Réponse aux commentaires à propos de l'orthographe
J’avais commencé à répondre à un commentaire sur cet article ce matin, et puis ma réponse a pris de plus grandes proportions car j’ai voulu être exhaustive, notamment parce que nombre de commentaires me disaient la même chose. Pour résumer grossièrement ce qui ressort souvent de vos commentaires, c’est un truc genre : « oui c’est intéressant mais quand même si tout le monde parle comme il veut on se comprend plus ».
Je mets donc ici ma réponse à un commentaire en particulier, si ça peut répondre aux questionnements des autres. Merci en tout cas à tous pour l’intérêt que vous portez à ce petit article que je pensais insignifiant et peu prédisposé à passionner les foules. Je précise si besoin qu’il ne s’agit nullement de vouloir dire autre chose que mon humble avis tout subjectif sur la question.

• Liste des données:
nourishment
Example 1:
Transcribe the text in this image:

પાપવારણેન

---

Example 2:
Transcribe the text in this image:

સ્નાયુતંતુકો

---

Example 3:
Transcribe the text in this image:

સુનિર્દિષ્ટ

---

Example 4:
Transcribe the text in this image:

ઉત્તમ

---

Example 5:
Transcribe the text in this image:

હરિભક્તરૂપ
---
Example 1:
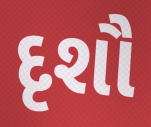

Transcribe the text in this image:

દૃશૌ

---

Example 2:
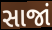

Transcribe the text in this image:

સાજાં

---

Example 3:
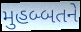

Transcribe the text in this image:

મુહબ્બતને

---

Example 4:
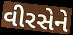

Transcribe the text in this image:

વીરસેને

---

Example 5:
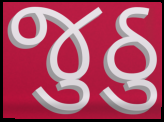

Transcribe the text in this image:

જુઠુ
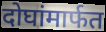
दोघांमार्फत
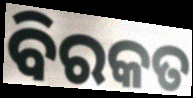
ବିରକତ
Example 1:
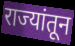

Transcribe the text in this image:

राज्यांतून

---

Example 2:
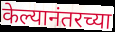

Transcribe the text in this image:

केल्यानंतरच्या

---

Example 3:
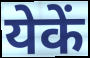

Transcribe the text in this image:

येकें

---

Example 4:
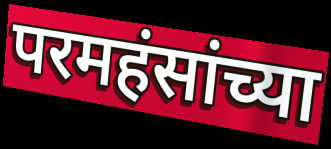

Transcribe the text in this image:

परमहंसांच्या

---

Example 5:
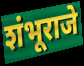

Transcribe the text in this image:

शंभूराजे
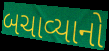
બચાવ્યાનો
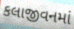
==
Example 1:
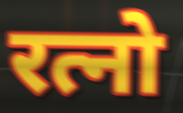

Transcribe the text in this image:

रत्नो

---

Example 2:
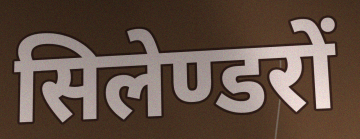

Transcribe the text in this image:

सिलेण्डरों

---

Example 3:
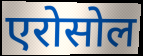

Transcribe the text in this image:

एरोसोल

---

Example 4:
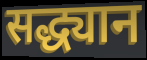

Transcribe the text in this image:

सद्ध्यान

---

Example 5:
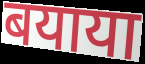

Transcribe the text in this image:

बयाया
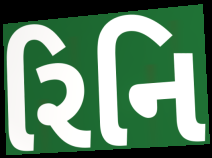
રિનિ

• Consignes:
1. D'après le texte sur l'orthographe, à quel moment de la journée la réponse au commentaire a-t-elle été commencée ?
2. Recopiez le texte sur l'orthographe en partant des mots « Réponse aux commentaires » et en vous arrêtant après « sur la question. ».

• Corrigé:
1. Ce matin.

2.
Réponse aux commentaires à propos de l'orthographe
J’avais commencé à répondre à un commentaire sur cet article ce matin, et puis ma réponse a pris de plus grandes proportions car j’ai voulu être exhaustive, notamment parce que nombre de commentaires me disaient la même chose. Pour résumer grossièrement ce qui ressort souvent de vos commentaires, c’est un truc genre : « oui c’est intéressant mais quand même si tout le monde parle comme il veut on se comprend plus ».
Je mets donc ici ma réponse à un commentaire en particulier, si ça peut répondre aux questionnements des autres. Merci en tout cas à tous pour l’intérêt que vous portez à ce petit article que je pensais insignifiant et peu prédisposé à passionner les foules. Je précise si besoin qu’il ne s’agit nullement de vouloir dire autre chose que mon humble avis tout subjectif sur la question.